> _What you will do_
Retype the stretch from "March 19th, 2008" through "through OP. But..." in the journal entry about reading manga below, with no changes.

> _Passage_

● ● ● ● ●

Oh I'm a Class-A nerd and I'm okay...

March 19th, 2008 (01:30 pm)
cranky

weather: cranky
song: ...Monty Python. Don't even ask.

...and if I end up writing a random filk of The Lumberjack Song on that subject, someone needs to commit me to an asylum.

But... alas, I have at last descended into the depths of complete nerddom.  My closest co-conspirator in the PPC, the lovely [info]julyflame, was good enough to show me a site that had manga uploaded.  A site which I intend to take full advantage of.  At the moment, I'm just getting through OP. But...

Yes. Ph34r me.

Actually, it's just that... I don't know. It's like, it's a different medium from what I'm used to, you know? Like I'm not a huge comic book fan, but I adore sandman.  I guess it's just that I've been toying with Apocalypse!verse and the idea of using it as my experimenting ground. Like... my other various 'verses thus far are pretty straightforward, writingwise. Just standard sci-fi/fantasy books. But I'm trying a REALLY bloody weird style with Apocalypse!verse's first book, and may want to just... play with as many different storytelling methods as I can with it, y'know? Because that's what it is.  It's a world about telling stories as much as anything. (You can tell that I'm heavily, heavily influence by Gaiman and particularly Sandman.) I swore I wouldn't include things like this here, but this is a life development more than anything.

Because I'm going to investigate this other mode of storytelling. ...Besides, it's hilarious watching some of the expressions in manga. Like when people are like "Uhm, you can't do this..." Luffy: "Okay! *Darts off to do just that*" People: *FURYFACEWITHSHARPPOINTYTEETH* YOU IDIOT!

Luffy, btw, is a little... more stupid but sharper in the manga?  Like, he's a lot more prone to doing insane things, but he's... sharper. A lot sharper.  I like it.

● ● ● ● ●

> _Given material_
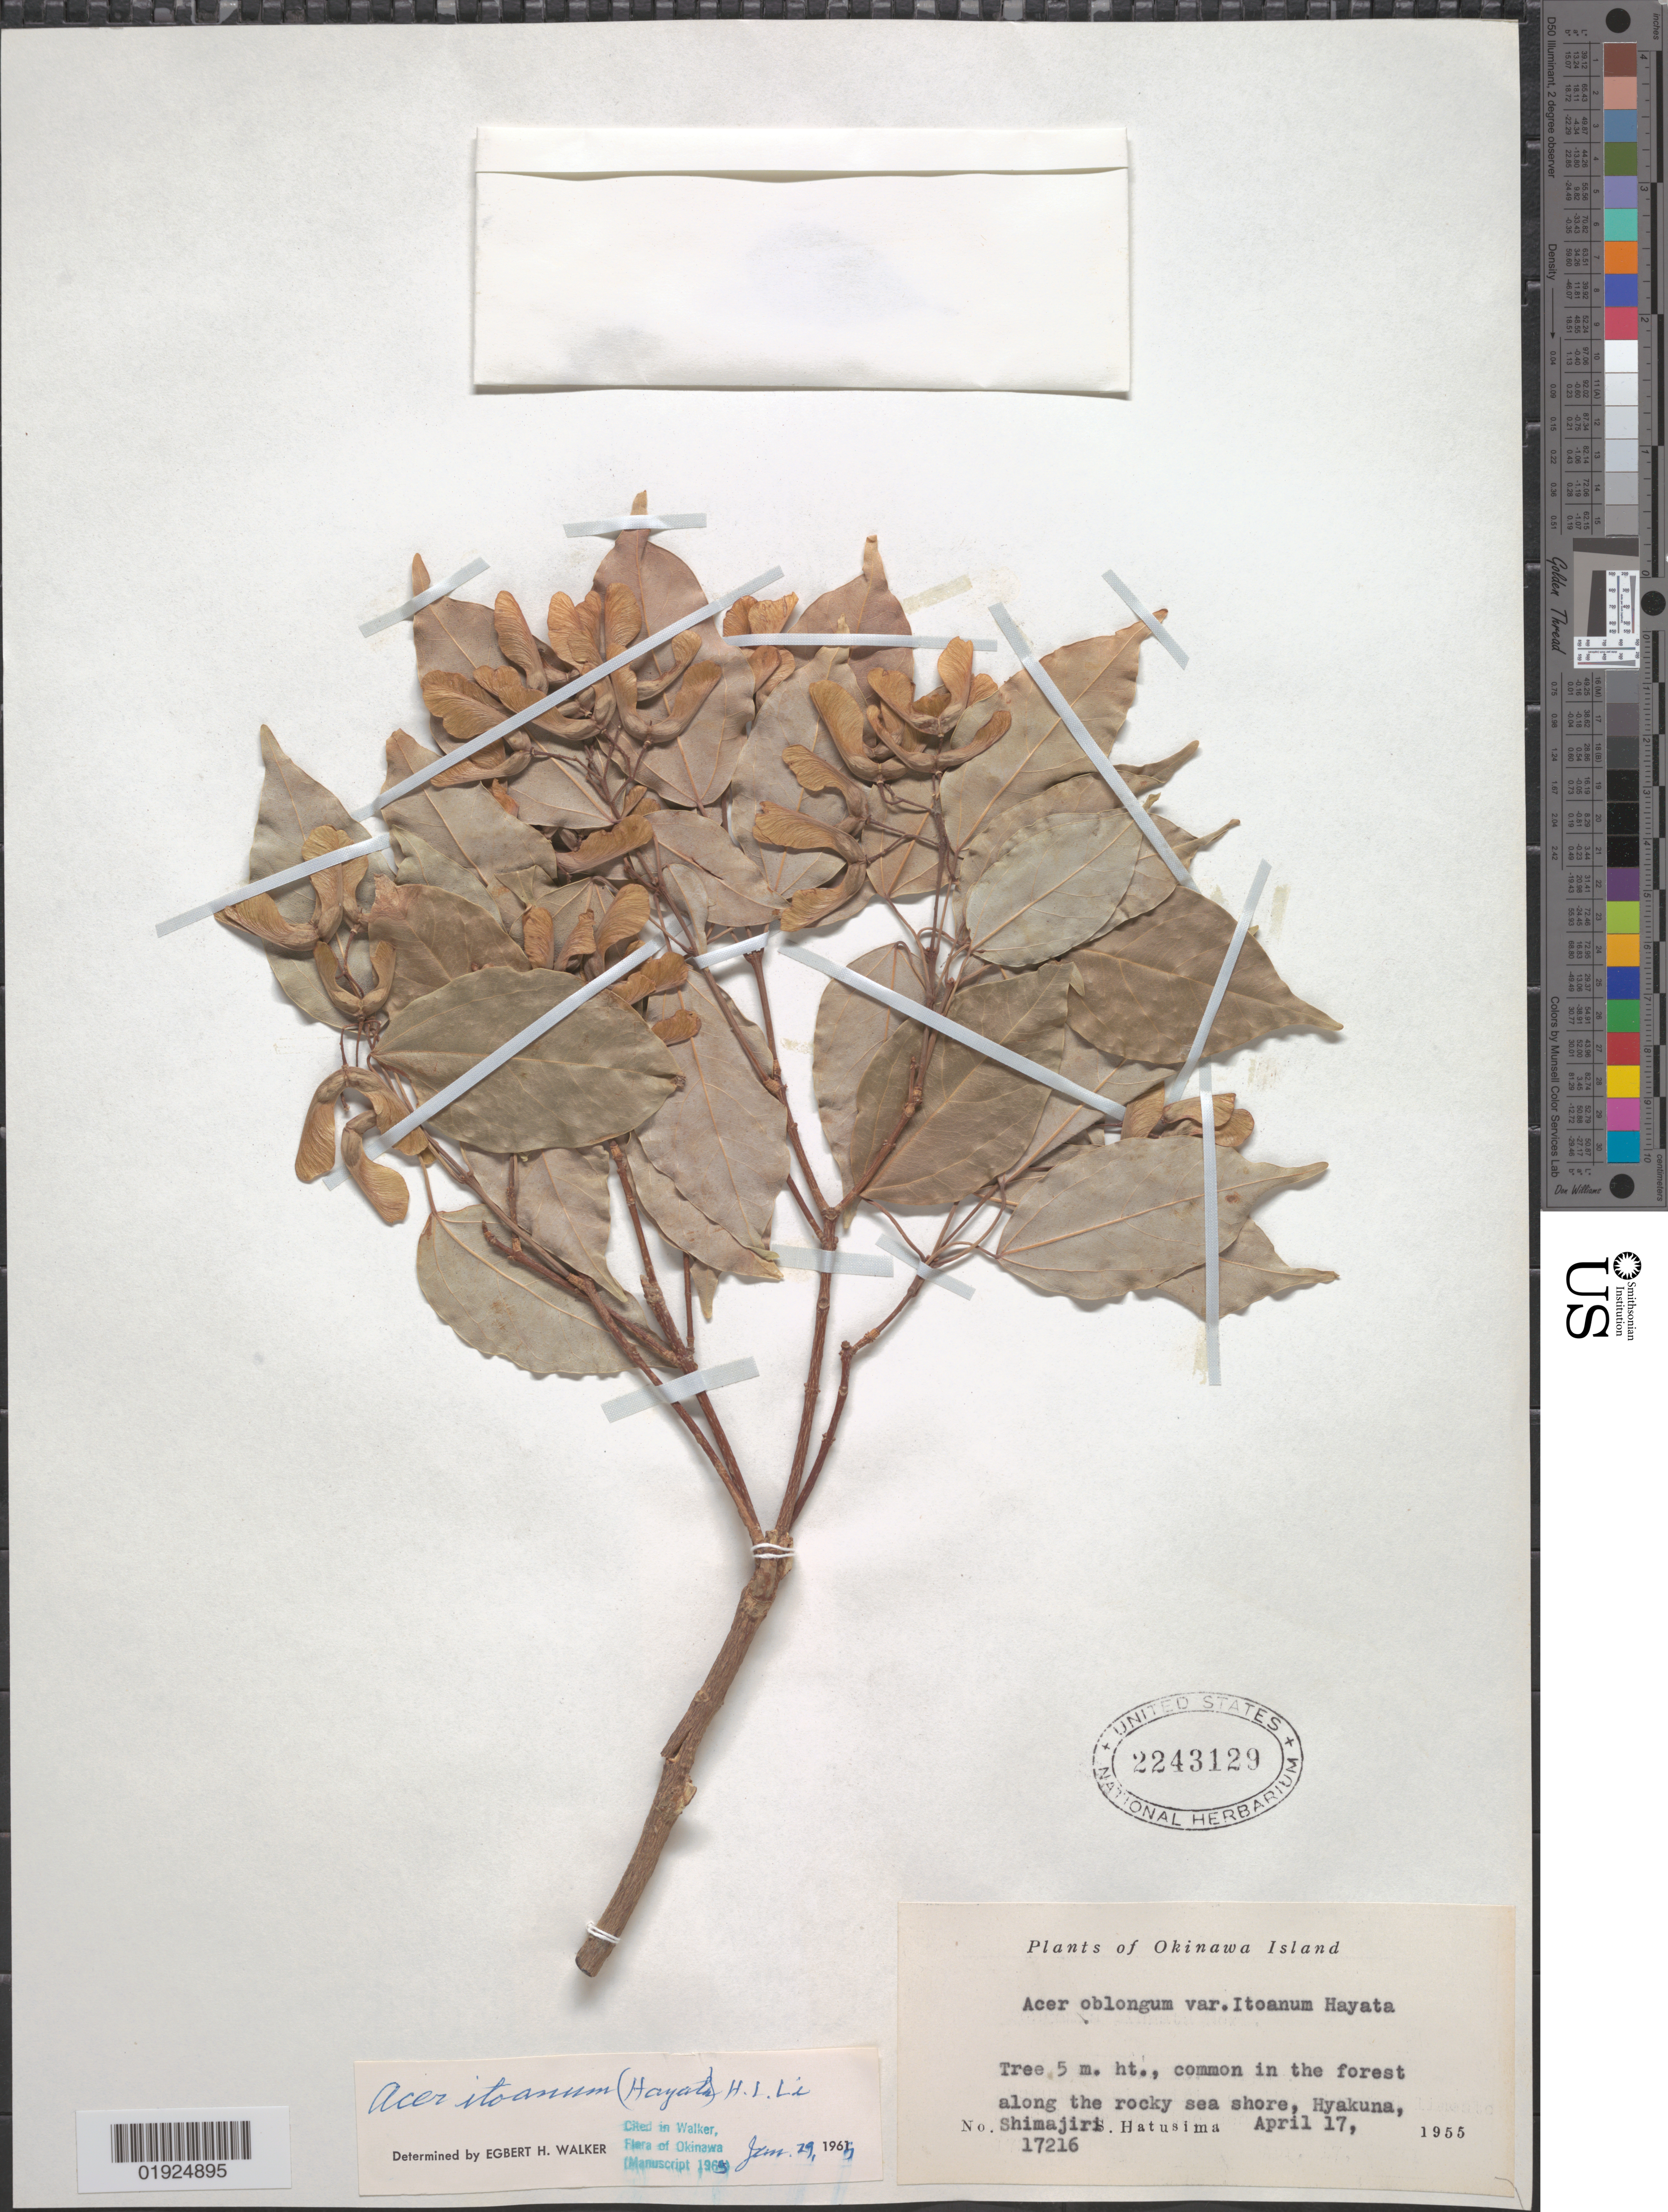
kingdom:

● ● ● ● ●

> _Response below_
March 19th, 2008 (01:30 pm)
cranky

weather: cranky
song: ...Monty Python. Don't even ask.

...and if I end up writing a random filk of The Lumberjack Song on that subject, someone needs to commit me to an asylum.

But... alas, I have at last descended into the depths of complete nerddom.  My closest co-conspirator in the PPC, the lovely [info]julyflame, was good enough to show me a site that had manga uploaded.  A site which I intend to take full advantage of.  At the moment, I'm just getting through OP. But...